Today, figures from the Cambodia Microfinance Association (CMA) reveal that Cambodian MFIs have a gross loan outstanding portfolio of $1.978 million and a borrower base of more than 1.9 million accounts, predominantly located in the capital of Phnom Penh and other urban areas. And the kingdom’s MFIs are diversifying as they enter a new era that presents new demands. Many are branching out into savings, micro-insurance and micro-leasing to cater for these new customer needs.

“The majority of the big MFIs started off in the early 1990s as NGOs, like ACLEDA,” says Forsinetti. “They have to grow with their customers and their growing needs, and that is what they are doing.”

Traditionally, MFIs loan small sums of money to entrepreneurs needing a boost to start or operate their business. This may be for a farmer to buy equipment, a budding beautician to set up her shop or a young graduate to buy a motorbike to carry out their work. To access loans, rules vary, but in general the borrower must be able to prove address and identification.

Peer pressure and the fear of loss of face are contributing factors to the impressive repayment statistics – 99.39 percent, according to the latest CMA figures from December. “The repayment rate in Cambodia is very high in relation to other countries,” says Andrew Crawford, a consultant for CMA from Monash University, Australia.

This factor instills confidence in the country’s MFI market, which is reliant on a combination of local investment from wealthy Cambodians and foreign investment from mainly European and US investment funds. Those investing their money in MFIs receive an attractive return of about 20 percent – much higher than savings rates offered in the West. Some MFIs also receive grant funding from foreign NGOs, such as AFD, Planet Finance, Kiva and Good Return.

“Concern about paying back loans can sometimes increase the anxiety of borrowers,” says Crawford. “The system needs to stay reliable, capital supported and risk managed. A financial crisis could have major impacts that could flow through the economy to the poorest villagers. For example, if savings accounts became unavailable.”

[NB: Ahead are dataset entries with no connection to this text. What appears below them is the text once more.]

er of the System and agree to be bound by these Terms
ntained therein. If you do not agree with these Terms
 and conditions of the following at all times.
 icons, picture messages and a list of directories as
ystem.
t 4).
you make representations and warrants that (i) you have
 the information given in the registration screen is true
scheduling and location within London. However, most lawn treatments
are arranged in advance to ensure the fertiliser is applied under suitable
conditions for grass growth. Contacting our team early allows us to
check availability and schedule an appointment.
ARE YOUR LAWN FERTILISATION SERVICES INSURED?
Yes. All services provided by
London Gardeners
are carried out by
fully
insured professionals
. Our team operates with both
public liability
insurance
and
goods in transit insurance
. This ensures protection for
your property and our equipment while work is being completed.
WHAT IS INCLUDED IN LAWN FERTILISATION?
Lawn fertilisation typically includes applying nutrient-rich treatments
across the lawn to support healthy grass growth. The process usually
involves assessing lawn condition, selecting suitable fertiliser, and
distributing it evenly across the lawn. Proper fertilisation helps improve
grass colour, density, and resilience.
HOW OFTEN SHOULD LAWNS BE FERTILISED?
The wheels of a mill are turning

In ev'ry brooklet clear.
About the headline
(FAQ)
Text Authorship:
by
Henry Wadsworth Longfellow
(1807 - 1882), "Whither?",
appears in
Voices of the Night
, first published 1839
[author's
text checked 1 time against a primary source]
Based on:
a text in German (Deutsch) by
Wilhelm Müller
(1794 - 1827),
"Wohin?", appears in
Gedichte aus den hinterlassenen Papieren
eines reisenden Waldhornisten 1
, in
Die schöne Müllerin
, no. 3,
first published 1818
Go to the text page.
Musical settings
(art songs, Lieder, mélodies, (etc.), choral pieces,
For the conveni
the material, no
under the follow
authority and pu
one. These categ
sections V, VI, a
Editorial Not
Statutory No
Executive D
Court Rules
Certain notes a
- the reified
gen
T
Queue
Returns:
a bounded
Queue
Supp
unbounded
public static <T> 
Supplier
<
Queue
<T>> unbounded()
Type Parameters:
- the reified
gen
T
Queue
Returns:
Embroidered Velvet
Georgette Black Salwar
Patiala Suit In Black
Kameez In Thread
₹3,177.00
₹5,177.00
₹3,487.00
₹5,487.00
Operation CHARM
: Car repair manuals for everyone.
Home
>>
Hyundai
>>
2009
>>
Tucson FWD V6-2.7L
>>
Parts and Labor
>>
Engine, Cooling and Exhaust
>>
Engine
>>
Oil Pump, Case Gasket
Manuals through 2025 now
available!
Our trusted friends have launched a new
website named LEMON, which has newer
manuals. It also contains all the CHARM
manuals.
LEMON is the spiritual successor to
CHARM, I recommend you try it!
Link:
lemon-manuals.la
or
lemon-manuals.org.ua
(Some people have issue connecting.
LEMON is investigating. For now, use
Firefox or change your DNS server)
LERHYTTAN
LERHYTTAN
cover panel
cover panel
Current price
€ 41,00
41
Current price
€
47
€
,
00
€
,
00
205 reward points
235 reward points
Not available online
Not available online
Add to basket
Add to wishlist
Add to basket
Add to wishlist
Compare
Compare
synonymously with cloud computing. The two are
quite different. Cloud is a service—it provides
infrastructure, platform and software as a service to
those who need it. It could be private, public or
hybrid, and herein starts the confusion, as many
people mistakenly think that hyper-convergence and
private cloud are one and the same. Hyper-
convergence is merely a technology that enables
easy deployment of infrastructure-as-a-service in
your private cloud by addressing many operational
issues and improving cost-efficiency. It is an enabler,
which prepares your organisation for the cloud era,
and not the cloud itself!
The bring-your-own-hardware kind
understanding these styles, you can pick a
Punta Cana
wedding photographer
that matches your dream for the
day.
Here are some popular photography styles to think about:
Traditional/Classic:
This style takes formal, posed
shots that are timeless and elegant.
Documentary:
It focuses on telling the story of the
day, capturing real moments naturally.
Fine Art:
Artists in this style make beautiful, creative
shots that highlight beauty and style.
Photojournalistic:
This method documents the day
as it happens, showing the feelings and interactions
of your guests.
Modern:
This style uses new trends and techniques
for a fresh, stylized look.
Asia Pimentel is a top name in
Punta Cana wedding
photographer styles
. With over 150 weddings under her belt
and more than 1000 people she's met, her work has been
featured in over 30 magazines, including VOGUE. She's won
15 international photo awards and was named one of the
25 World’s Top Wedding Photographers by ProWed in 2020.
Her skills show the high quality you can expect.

With so many MFIs serving the country, it has been suggested that market consolidation could improve efficiency. However, Crawford claims the top nine organisations serve more than 90 percent of borrowers making the remainder “quite small and less relevant to the overall market”. And with microfinance still only reaching 62 percent of the total population, and demand continuing to rise annually – there was a 14 percent increase in borrowers and 25 percent in savings accounts in 2014 – the need for MFIs is growing. “Demand still exceeds supply, especially in more remote areas,” adds Crawford.

As the MFI market develops in emerging countries, such as Myanmar, organisations there are looking towards Cambodia to lead the way.

“The market in Cambodia is more developed than other countries,” says Forsinetti. “The reason it developed here was because of the conflict, and in the 1990s a lot of international organisations set up in Cambodia to support the country. In Myanmar, there were no loans until a couple of years ago. A few MFIs are now emerging, but it’s very different there because of the legal framework.”

In 2013, ACLEDA launched its first MFI in Myanmar offering loans to individuals and groups. By the end of 2014, it had $11 million in outstanding loans, proving the need for microfinance in developing markets. “This is a very successful way to address the needs of the population,” says Forsinetti. And as the use of technology continues to spill out into rural areas, microfinance looks set to spread even further.

“People are becoming more connected with smartphones,” Forsinetti adds. “This will enable access to financial services for the people living in the countryside. It will become even more accessible.”